Faced with a greatly increased demand on services and a lack of resourcing, including inadequate staff numbers in certain areas, the NHS in Scotland is failing to achieve this waiting time target. With a considerable variation in waiting times between regional health boards, this has led to a postcode lottery when it comes to the treatment of those with mental health problems.

Any delay in diagnosis and appropriate support for the child or young person concerned, as well as for their family, can have a devastating impact. Investment in these services will also serve to prevent longer-term social and economic costs.

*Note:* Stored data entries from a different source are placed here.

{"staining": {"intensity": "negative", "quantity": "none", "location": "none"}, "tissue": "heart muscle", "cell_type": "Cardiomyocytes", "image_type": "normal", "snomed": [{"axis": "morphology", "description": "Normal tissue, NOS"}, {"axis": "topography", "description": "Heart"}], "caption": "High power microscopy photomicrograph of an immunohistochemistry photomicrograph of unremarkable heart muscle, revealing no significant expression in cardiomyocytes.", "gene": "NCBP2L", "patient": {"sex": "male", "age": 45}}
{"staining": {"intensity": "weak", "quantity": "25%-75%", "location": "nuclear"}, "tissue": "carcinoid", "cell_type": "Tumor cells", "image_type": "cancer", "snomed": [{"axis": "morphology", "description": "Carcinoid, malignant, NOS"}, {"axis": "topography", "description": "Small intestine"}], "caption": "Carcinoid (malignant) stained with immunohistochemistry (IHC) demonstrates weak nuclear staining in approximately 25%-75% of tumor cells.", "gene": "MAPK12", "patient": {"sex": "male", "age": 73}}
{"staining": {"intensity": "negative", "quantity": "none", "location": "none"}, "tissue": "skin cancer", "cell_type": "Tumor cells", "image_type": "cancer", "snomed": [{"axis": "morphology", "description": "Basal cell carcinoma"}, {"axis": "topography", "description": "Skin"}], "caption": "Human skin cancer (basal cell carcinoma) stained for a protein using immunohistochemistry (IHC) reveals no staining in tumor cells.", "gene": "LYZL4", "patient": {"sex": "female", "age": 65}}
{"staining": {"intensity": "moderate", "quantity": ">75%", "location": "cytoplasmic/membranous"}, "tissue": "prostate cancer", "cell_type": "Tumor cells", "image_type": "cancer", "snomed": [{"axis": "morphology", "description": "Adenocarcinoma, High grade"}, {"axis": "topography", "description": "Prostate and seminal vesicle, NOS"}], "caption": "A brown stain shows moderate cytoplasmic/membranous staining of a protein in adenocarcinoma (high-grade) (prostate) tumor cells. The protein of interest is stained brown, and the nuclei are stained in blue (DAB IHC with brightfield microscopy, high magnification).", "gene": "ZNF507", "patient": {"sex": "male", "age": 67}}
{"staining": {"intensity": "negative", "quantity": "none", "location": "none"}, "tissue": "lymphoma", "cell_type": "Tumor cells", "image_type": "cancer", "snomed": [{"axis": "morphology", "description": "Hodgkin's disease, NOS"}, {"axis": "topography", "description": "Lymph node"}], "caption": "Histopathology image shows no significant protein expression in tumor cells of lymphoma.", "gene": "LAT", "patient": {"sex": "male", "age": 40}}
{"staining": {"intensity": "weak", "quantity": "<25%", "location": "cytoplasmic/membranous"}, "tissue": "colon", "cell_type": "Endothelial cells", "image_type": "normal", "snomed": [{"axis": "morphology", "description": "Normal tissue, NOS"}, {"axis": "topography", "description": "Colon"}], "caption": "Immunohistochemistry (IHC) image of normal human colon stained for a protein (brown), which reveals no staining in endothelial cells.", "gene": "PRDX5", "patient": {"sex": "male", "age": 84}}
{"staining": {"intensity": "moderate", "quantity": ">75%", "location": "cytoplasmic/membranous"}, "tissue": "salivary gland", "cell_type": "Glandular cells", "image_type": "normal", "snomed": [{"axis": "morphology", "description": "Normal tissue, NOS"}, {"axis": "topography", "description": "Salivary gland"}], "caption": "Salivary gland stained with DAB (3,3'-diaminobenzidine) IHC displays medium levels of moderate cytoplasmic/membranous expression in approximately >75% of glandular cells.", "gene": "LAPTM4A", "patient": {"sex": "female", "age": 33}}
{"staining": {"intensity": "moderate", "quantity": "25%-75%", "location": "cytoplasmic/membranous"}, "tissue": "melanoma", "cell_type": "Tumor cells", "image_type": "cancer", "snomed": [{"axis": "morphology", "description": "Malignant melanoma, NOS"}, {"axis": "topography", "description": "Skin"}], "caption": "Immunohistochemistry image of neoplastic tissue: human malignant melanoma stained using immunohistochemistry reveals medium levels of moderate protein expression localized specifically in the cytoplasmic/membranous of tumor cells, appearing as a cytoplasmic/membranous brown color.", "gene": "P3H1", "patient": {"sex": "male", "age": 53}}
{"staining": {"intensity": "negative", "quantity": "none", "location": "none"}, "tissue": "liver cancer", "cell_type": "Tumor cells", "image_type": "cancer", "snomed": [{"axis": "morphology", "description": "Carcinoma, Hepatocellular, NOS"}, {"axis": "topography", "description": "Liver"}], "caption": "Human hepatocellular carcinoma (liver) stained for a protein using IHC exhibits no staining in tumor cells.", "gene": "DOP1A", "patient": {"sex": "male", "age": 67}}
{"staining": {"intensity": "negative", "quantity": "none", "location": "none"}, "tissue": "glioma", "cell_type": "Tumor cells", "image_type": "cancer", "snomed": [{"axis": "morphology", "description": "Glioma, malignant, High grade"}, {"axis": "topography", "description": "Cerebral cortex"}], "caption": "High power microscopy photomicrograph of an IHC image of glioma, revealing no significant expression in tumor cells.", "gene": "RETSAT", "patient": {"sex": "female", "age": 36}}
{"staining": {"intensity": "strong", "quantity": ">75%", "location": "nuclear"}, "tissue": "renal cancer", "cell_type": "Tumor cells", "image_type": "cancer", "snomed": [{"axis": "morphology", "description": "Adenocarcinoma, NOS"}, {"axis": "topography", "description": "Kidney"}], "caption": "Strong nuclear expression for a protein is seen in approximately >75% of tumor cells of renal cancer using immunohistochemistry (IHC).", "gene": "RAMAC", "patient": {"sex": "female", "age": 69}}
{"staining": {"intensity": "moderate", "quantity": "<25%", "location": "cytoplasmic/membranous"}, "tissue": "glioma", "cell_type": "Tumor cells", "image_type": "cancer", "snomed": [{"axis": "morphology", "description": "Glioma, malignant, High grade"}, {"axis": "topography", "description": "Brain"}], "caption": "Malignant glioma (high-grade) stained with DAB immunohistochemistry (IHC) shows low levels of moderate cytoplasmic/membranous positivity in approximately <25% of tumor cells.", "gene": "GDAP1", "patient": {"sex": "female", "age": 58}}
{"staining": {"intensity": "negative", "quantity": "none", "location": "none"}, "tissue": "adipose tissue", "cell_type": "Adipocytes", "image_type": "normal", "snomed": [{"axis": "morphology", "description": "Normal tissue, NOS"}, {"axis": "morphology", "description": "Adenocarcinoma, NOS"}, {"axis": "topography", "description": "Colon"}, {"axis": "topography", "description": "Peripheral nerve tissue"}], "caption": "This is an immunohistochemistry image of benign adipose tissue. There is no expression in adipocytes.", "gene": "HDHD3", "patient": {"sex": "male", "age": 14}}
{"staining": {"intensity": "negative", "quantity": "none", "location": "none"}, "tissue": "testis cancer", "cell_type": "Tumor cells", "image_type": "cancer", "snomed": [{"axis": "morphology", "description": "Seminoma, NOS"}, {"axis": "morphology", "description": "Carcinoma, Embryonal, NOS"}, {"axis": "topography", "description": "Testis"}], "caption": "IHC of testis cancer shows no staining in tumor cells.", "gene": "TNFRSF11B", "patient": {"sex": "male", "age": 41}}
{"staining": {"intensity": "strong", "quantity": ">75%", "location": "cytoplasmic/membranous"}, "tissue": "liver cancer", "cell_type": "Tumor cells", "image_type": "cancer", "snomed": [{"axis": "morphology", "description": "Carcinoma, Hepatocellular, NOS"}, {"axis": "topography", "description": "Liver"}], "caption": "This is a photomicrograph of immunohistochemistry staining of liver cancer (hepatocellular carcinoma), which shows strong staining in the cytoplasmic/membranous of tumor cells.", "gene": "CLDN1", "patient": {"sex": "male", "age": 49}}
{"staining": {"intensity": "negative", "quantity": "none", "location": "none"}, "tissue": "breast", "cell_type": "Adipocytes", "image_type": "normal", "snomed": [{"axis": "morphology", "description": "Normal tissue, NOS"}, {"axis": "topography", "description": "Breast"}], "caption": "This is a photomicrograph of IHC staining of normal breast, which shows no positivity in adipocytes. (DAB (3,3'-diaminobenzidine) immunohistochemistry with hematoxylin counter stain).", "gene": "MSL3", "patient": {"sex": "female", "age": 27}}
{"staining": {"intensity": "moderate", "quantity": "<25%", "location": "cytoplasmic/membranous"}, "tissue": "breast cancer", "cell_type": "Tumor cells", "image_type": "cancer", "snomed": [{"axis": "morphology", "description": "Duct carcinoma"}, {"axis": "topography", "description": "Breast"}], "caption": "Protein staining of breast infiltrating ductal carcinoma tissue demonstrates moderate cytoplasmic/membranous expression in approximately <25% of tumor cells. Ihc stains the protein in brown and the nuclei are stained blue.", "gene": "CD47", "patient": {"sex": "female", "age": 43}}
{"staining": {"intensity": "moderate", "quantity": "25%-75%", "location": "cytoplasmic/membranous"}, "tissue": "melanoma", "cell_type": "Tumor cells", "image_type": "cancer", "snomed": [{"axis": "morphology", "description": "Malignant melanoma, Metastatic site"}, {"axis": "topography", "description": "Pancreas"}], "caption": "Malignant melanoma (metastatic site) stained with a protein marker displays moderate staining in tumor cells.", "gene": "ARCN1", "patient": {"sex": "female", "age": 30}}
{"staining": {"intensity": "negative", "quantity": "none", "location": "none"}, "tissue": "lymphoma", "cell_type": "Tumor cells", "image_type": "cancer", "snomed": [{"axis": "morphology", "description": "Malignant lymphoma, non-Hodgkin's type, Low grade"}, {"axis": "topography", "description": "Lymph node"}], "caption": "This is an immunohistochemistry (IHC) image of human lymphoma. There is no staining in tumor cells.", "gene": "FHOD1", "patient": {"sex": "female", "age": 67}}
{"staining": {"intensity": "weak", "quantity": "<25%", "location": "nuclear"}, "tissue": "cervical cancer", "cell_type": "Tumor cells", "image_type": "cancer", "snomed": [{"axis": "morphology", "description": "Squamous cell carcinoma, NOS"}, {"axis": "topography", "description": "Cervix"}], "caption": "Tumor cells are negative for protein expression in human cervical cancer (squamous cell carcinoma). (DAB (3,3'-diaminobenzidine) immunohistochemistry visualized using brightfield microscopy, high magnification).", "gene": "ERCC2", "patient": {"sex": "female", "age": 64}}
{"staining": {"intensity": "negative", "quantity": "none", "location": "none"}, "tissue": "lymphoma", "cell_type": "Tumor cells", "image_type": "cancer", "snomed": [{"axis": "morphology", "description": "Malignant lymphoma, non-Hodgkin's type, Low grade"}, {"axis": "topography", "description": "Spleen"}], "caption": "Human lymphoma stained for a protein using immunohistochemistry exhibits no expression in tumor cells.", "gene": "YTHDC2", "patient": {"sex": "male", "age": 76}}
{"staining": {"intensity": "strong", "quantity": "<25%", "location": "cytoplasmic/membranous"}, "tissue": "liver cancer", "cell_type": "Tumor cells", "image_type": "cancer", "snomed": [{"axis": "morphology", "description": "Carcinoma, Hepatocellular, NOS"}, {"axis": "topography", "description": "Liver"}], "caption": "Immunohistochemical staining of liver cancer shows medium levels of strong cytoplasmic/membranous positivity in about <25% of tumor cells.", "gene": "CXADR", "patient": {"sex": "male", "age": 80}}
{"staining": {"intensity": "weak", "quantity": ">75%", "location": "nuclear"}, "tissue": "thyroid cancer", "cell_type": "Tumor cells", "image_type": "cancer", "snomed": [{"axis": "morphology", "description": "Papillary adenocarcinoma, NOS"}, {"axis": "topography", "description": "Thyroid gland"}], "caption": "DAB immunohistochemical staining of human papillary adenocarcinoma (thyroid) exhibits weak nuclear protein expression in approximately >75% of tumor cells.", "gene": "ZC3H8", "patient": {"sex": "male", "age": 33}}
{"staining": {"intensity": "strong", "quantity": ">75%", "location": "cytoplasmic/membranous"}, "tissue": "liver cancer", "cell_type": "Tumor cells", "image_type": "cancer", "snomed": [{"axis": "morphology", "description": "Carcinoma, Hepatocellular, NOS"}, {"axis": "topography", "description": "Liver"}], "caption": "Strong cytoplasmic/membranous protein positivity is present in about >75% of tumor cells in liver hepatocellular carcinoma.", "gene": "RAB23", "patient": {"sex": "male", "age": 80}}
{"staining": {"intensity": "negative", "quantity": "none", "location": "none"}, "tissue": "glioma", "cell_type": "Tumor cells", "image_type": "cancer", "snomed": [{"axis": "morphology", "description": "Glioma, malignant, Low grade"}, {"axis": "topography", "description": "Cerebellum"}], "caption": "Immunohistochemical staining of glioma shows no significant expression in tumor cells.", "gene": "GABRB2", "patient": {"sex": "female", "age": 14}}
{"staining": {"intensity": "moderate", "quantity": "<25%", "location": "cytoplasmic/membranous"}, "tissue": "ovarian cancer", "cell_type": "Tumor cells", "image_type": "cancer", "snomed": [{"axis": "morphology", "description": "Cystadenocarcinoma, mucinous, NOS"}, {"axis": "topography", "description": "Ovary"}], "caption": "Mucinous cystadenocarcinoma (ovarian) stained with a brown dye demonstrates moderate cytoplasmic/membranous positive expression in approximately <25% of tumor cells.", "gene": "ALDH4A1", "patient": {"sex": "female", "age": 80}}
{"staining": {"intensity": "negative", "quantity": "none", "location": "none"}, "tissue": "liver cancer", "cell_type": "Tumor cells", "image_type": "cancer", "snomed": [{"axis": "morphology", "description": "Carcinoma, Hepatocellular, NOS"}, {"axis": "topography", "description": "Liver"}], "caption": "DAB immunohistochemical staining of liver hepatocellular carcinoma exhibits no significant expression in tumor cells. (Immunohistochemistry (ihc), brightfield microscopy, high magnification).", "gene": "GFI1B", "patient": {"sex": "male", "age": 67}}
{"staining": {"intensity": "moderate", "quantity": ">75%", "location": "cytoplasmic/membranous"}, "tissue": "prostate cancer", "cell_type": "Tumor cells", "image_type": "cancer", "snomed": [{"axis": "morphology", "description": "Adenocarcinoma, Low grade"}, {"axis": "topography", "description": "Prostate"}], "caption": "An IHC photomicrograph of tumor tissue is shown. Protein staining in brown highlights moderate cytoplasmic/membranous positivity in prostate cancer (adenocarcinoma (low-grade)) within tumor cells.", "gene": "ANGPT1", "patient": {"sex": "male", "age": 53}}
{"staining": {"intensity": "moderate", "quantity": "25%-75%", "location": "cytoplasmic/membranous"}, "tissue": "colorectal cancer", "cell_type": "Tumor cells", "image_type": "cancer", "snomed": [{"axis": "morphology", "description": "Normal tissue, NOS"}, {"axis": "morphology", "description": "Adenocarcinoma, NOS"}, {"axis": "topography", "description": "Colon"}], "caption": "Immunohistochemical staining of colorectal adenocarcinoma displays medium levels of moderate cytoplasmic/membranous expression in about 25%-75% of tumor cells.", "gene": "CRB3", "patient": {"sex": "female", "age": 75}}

We are committed to to ensuring that all health boards meet the 18-week waiting time target, with action plans that include clear, funded and measurable timetables put in place for those currently failing to meet this target.

happy children

2. CAMHS inpatient facilities

We are committed to increasing the provision of CAMHS inpatient facilities, including the delivery of these north of Dundee, as well as secure care for those children and young people with the highest level of mental illness.

Despite increasing demand there are only 48 specialist hospital beds provided within the NHS in Scotland for children and young people (aged 12 to 18) with mental health problems. These are located in three CAMHS inpatient units – Edinburgh, Glasgow and Dundee – with no provision north of Dundee. There is a further six place unit for those aged five to 12 in the Royal Hospital for Sick Children in Glasgow.

Under the Mental Health (Care and Treatment) (Scotland) Act 2003, a responsibility is placed on health boards to provide accommodation and services to meet the needs of persons under the age of 18.

However, a lack of specialist beds for children and young people who require inpatient mental health care means that they are sometimes forced to remain at home, often with the individual’s condition deteriorating and the family reaching crisis point.

Some are admitted to CAMHS inpatient units which are often far from home, leaving them isolated from family and friends, which is detrimental to their recovery.

Others are admitted to non-specialist adult mental health or paediatric hospital wards, settings often inappropriate for their circumstances. Figures from the Mental Welfare Commission for Scotland indicate that there were 118 admissions, involving 101 children and young people (under the age of 18), to such non-specialist wards in 2018/19, an increase on the previous year (103 admissions involving 90 children and young people).

In addition, there are no secure intensive psychiatric care units in Scotland for children and young people with a severity of mental health needs that require this care, and specialist inpatient facilities for those with a learning disability and/or autism spectrum disorder.

We are committed to ensuring that a child or young person requiring inpatient mental health care receives it in a timely manner, delivered in an appropriate setting.